- [Problem to work on]: Please convert every line of the listing below into a JSON list of strings, with one string per line and no blank lines.

- [Data extract]:
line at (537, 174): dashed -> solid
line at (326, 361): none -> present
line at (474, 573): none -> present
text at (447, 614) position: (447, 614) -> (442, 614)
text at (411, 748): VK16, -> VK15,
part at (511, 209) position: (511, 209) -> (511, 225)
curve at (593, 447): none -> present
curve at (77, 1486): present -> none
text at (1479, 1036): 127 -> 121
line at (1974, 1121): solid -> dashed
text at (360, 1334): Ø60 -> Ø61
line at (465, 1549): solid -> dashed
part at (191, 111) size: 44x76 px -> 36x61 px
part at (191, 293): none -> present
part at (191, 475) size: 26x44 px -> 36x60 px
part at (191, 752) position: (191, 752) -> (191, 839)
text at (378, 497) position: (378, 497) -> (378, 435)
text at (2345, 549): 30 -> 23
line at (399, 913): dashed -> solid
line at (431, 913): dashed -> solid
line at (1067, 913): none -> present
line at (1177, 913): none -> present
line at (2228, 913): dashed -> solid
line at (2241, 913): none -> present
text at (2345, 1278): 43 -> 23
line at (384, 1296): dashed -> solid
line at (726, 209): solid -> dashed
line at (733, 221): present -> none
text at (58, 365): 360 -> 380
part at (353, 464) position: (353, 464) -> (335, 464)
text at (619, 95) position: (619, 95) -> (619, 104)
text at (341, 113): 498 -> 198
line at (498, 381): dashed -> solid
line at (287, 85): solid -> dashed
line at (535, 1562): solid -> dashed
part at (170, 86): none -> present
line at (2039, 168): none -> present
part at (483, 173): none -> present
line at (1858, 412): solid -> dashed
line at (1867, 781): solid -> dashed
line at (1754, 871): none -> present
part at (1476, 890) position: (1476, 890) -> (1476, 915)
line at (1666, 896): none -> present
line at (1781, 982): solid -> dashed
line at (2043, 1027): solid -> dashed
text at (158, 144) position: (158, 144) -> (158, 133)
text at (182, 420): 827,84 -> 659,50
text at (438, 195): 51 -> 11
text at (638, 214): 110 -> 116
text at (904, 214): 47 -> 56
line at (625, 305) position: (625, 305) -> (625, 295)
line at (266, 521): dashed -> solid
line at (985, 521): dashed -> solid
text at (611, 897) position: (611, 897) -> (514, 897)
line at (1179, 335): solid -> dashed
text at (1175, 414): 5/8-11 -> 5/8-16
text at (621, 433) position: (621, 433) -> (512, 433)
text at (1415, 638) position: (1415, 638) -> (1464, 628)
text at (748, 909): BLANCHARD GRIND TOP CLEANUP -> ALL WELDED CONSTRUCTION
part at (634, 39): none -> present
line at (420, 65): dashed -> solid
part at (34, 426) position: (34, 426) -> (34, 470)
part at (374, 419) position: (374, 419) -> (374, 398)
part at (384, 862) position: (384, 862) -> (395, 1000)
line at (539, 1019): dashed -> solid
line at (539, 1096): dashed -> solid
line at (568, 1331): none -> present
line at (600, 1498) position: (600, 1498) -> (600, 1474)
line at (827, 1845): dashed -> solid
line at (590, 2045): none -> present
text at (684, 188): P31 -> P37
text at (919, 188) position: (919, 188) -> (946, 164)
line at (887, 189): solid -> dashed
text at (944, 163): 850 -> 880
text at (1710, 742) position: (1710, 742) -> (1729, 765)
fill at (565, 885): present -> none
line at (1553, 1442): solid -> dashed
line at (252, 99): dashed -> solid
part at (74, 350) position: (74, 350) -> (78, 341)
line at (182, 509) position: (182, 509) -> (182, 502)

- [Solved exercise]:
[
  "line at (537, 174): dashed -> solid",
  "line at (326, 361): none -> present",
  "line at (474, 573): none -> present",
  "text at (447, 614) position: (447, 614) -> (442, 614)",
  "text at (411, 748): VK16, -> VK15,",
  "part at (511, 209) position: (511, 209) -> (511, 225)",
  "curve at (593, 447): none -> present",
  "curve at (77, 1486): present -> none",
  "text at (1479, 1036): 127 -> 121",
  "line at (1974, 1121): solid -> dashed",
  "text at (360, 1334): Ø60 -> Ø61",
  "line at (465, 1549): solid -> dashed",
  "part at (191, 111) size: 44x76 px -> 36x61 px",
  "part at (191, 293): none -> present",
  "part at (191, 475) size: 26x44 px -> 36x60 px",
  "part at (191, 752) position: (191, 752) -> (191, 839)",
  "text at (378, 497) position: (378, 497) -> (378, 435)",
  "text at (2345, 549): 30 -> 23",
  "line at (399, 913): dashed -> solid",
  "line at (431, 913): dashed -> solid",
  "line at (1067, 913): none -> present",
  "line at (1177, 913): none -> present",
  "line at (2228, 913): dashed -> solid",
  "line at (2241, 913): none -> present",
  "text at (2345, 1278): 43 -> 23",
  "line at (384, 1296): dashed -> solid",
  "line at (726, 209): solid -> dashed",
  "line at (733, 221): present -> none",
  "text at (58, 365): 360 -> 380",
  "part at (353, 464) position: (353, 464) -> (335, 464)",
  "text at (619, 95) position: (619, 95) -> (619, 104)",
  "text at (341, 113): 498 -> 198",
  "line at (498, 381): dashed -> solid",
  "line at (287, 85): solid -> dashed",
  "line at (535, 1562): solid -> dashed",
  "part at (170, 86): none -> present",
  "line at (2039, 168): none -> present",
  "part at (483, 173): none -> present",
  "line at (1858, 412): solid -> dashed",
  "line at (1867, 781): solid -> dashed",
  "line at (1754, 871): none -> present",
  "part at (1476, 890) position: (1476, 890) -> (1476, 915)",
  "line at (1666, 896): none -> present",
  "line at (1781, 982): solid -> dashed",
  "line at (2043, 1027): solid -> dashed",
  "text at (158, 144) position: (158, 144) -> (158, 133)",
  "text at (182, 420): 827,84 -> 659,50",
  "text at (438, 195): 51 -> 11",
  "text at (638, 214): 110 -> 116",
  "text at (904, 214): 47 -> 56",
  "line at (625, 305) position: (625, 305) -> (625, 295)",
  "line at (266, 521): dashed -> solid",
  "line at (985, 521): dashed -> solid",
  "text at (611, 897) position: (611, 897) -> (514, 897)",
  "line at (1179, 335): solid -> dashed",
  "text at (1175, 414): 5/8-11 -> 5/8-16",
  "text at (621, 433) position: (621, 433) -> (512, 433)",
  "text at (1415, 638) position: (1415, 638) -> (1464, 628)",
  "text at (748, 909): BLANCHARD GRIND TOP CLEANUP -> ALL WELDED CONSTRUCTION",
  "part at (634, 39): none -> present",
  "line at (420, 65): dashed -> solid",
  "part at (34, 426) position: (34, 426) -> (34, 470)",
  "part at (374, 419) position: (374, 419) -> (374, 398)",
  "part at (384, 862) position: (384, 862) -> (395, 1000)",
  "line at (539, 1019): dashed -> solid",
  "line at (539, 1096): dashed -> solid",
  "line at (568, 1331): none -> present",
  "line at (600, 1498) position: (600, 1498) -> (600, 1474)",
  "line at (827, 1845): dashed -> solid",
  "line at (590, 2045): none -> present",
  "text at (684, 188): P31 -> P37",
  "text at (919, 188) position: (919, 188) -> (946, 164)",
  "line at (887, 189): solid -> dashed",
  "text at (944, 163): 850 -> 880",
  "text at (1710, 742) position: (1710, 742) -> (1729, 765)",
  "fill at (565, 885): present -> none",
  "line at (1553, 1442): solid -> dashed",
  "line at (252, 99): dashed -> solid",
  "part at (74, 350) position: (74, 350) -> (78, 341)",
  "line at (182, 509) position: (182, 509) -> (182, 502)"
]